The Mémoires had been finished long ago; Alice was now translating another book. Once she came to the lesson an hour earlier, apologising because she had to go to the Little Theatre at seven o'clock. When the lesson was over Vorotov dressed and he too went to the theatre. It seemed to him only for the sake of rest and distraction, and he did not even think of Alice. He would not admit that a serious man, preparing for a scientific career, a stay-at-home, should brush aside his book and rush to the theatre for the sake of meeting an unintellectual, stupid girl whom he hardly knew.
But somehow, during the intervals his heart beat, and, without noticing it, he ran about the foyer and the corridors like a boy, looking impatiently for someone. Every time the interval was over he was tired, but when he discovered the familiar pink dress and the lovely shoulders veiled with tulle his heart jumped as if from a presentiment of happiness, he smiled joyfully, and for the first time in his life he felt jealous.
Alice was with two ugly students and an officer. She was laughing, talking loudly and evidently flirting. Vorotov had never seen her like that. Apparently she was happy, contented, natural, warm. Why? What was the reason? Perhaps because these people were dear to her and belonged to the same class as she. Vorotov felt the huge abyss between him and that class. He bowed to his teacher, but she nodded coldly and quietly passed by. It was plain she did not want her cavaliers to know that she had pupils and gave lessons because she was poor.
After the meeting at the theatre Vorotov knew that he was in love. During lessons that followed he devoured his elegant teacher with his eyes, and no longer struggling, he gave full rein to his pure and impure thoughts. Alice's face was always cold. Exactly at eight o'clock every evening she said calmly, "Au revoir, Monsieur," and he felt that she was indifferent to him and would remain indifferent, that—his position was hopeless.

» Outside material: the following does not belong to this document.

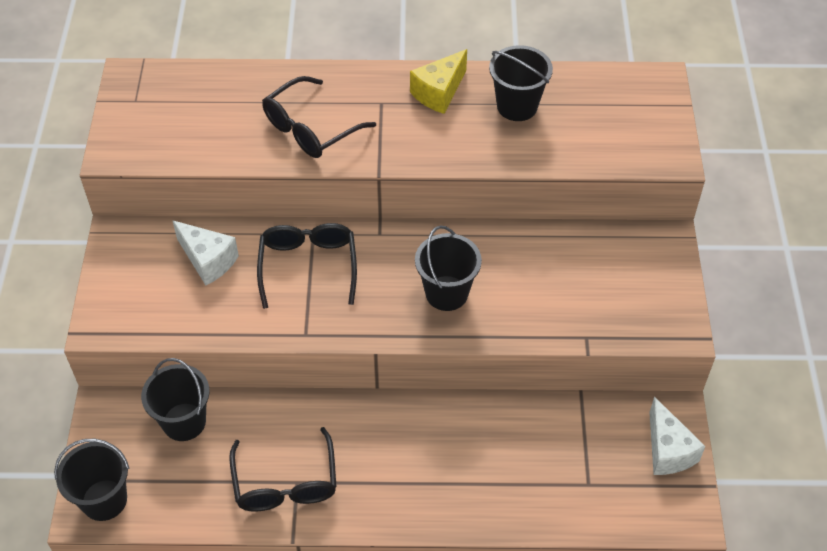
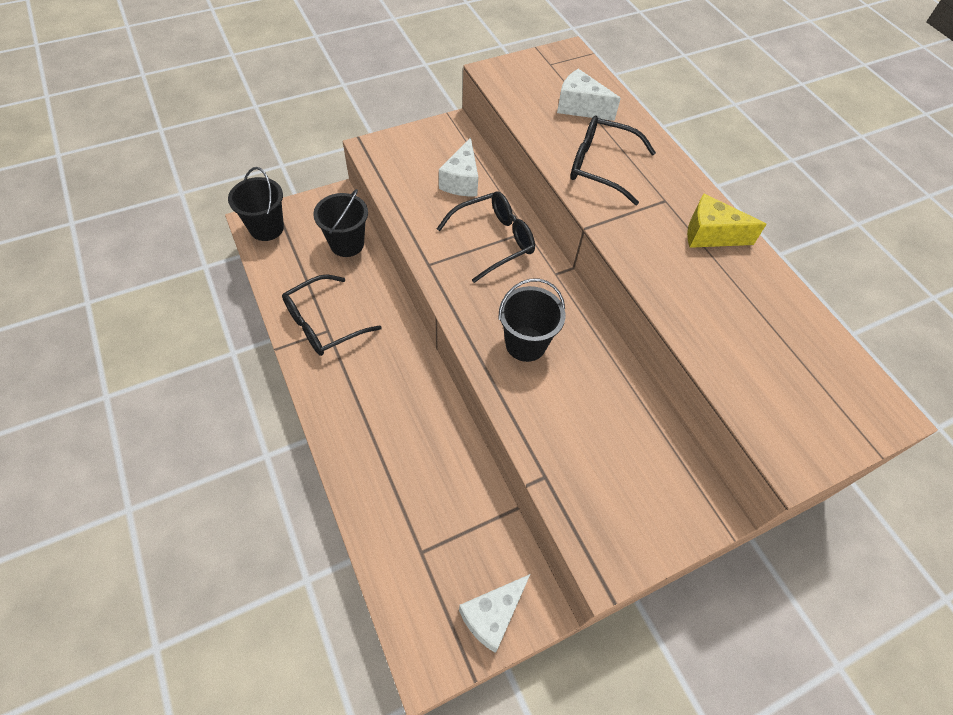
camera: 60 degrees right, 5 degrees up
(219, 107) = (580, 107): none -> white cheese
(517, 106) = (744, 298): black bucket -> none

Sometimes in the middle of a lesson he would begin dreaming, hoping, building plans; he composed an amorous declaration, remembering that Frenchwomen were frivolous and complaisant, but he had only to give his teacher one glance for his thoughts to be blown out like a candle, when you carry it on to the verandah of a bungalow and the wind is blowing. Once, overcome, forgetting everything, in a frenzy, he could stand it no longer. He barred her way when she came from the study into the hall after the lesson and, losing his breath and stammering, began to declare his love:
"You are dear to me! . . . I love you. Please let me speak!"
Alice grew pale: probably she was afraid that after this declaration she would not be able to come to him any more and receive a rouble a lesson. She looked at him with terrified eyes and began in a loud whisper:
"Ah, it's impossible! Do not speak, I beg you! Impossible!"
Afterwards Vorotov did not sleep all night; he tortured himself with shame, abused himself, thinking feverishly. He thought that his declaration had offended the girl and that she would not come any more. He made up his mind to find out where she lived from the Address Bureau and to write her an apology. But Alice came without the letter. For a moment she felt awkward, and then opened the book and began to translate quickly, in an animated voice, as always:
"'Oh, young gentleman, do not rend these flowers in my garden which I want to give to my sick daughter.'"
She still goes. Four books have been translated by now but Vorotov knows nothing beyond the word mémoires, and when he is asked about his scientific research work he waves his hand, leaves the question unanswered, and begins to talk about the weather.